To convert the PDF to Image I suggest you to take a look in these notebooks from okfn-brasil/serenata-de-amor#238

This, you can speed up your work focusing on crop the image and uploading it. The necessary libraries are in the end of the docker file. "OpenCV, Wand..." . Try to look in segmentation techniques to crop the recipe :)
Looking forward to see your #PR ;)

@murilobsd
Copy link

Hi,
I do not know how the progress of this issue is? Maybe the trim function http://docs.wand-py.org/en/0.3-maintenance/wand/image.html#wand.image.Image.trim might help!

@silviodc
Copy link

silviodc commented Oct 19, 2017

Thanks for sharing it if us @murilobsd . ;)

In Addition, I would like to suggest who is implementing it to take a look in these libraries to upload the images :)

https://pypi.python.org/pypi/python-tumblpy/1.1.4
https://github.com/Imgur/imgurpython

@CauanCabral
Copy link

Why not upload image to twitter? Keeping only twitter as external service dependency.
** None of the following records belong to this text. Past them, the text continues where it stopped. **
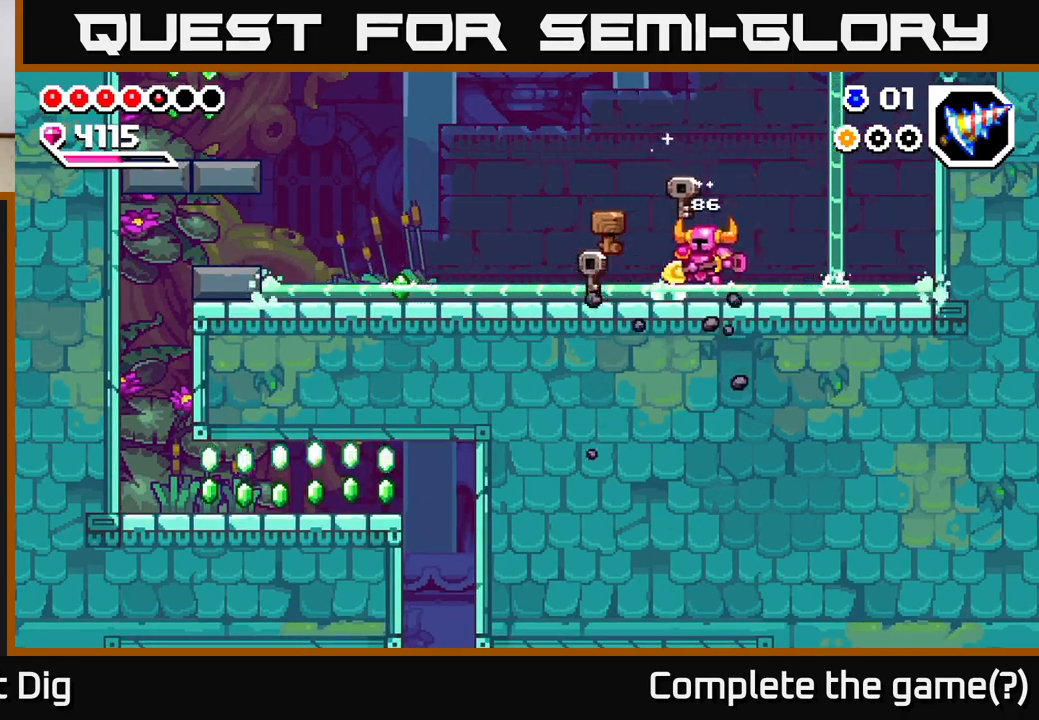
{"buttons": ["DPAD_LEFT"], "right_stick": "center", "events": []}
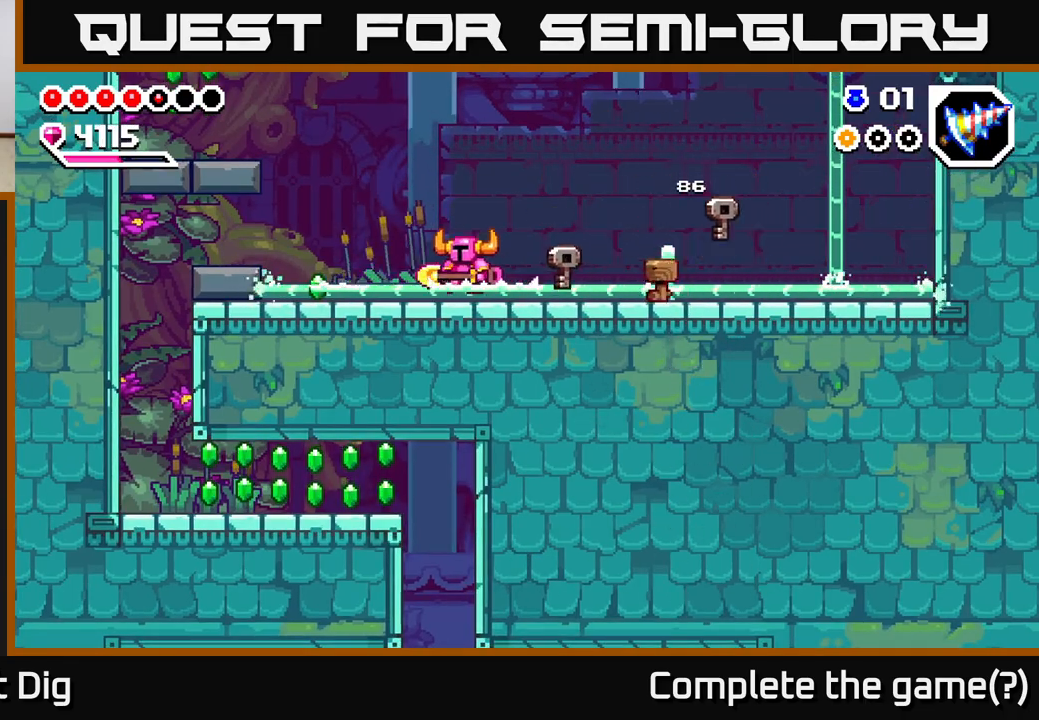
{"buttons": ["A"], "right_stick": "center", "events": [[417, "DPAD_LEFT", "up"], [433, "A", "down"]]}
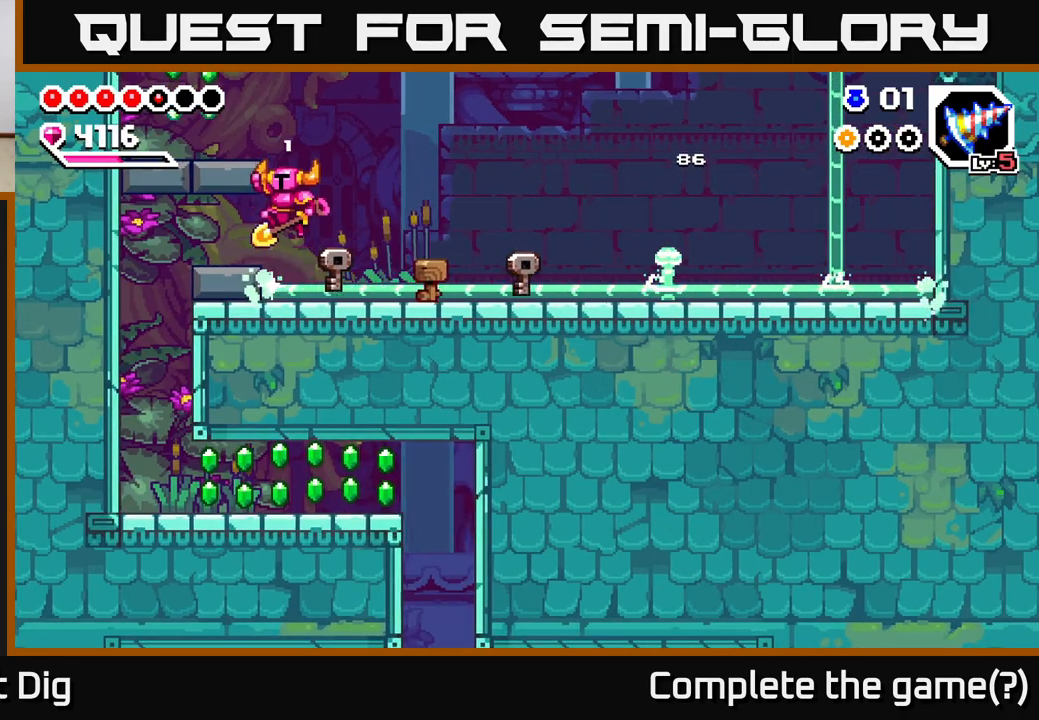
{"buttons": ["A", "DPAD_LEFT"], "right_stick": "center", "events": [[167, "DPAD_LEFT", "down"], [267, "A", "up"], [450, "A", "down"]]}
https://developer.twitter.com/en/docs/media/upload-media/api-reference/post-media-upload

@cuducos
Copy link
Collaborator

cuducos commented Nov 9, 2017

Why not upload image to twitter?

I think this is better/easier/simpler than using a third-party service for hosting images (unless @silviodc has other usages for the storage in mind). What's is needed IMHO is an implementation sich as:

  1. Get reimbursement data needed to build the receipt URL (applicant_id, year and document_id) to concatenate some string and get the receipt URL
  2. Try to fetch the PDF
  3. If it succeeded convert to PNG
  4. Crop it
  5. Add to the tweet with the API @CauanCabral linked

@rodolfolottin
Copy link

Hi! Does anyone need some help with this issue?

@cuducos
Copy link
Collaborator

cuducos commented Jan 24, 2018

AFAIK there's no one working on that, @rodolfolottin – make yourself at home : )

@rodolfolottin
Copy link

Ok @cuducos . I'll give it a try.

@rodolfolottin
Copy link

So, I have some doubts about how to test this functionally. First one is: how can I get some data, once that the tests are using mocks? I know that I can get the pdf directly in the camara’s web site, but I also want to see the data from each reimbursement tuple.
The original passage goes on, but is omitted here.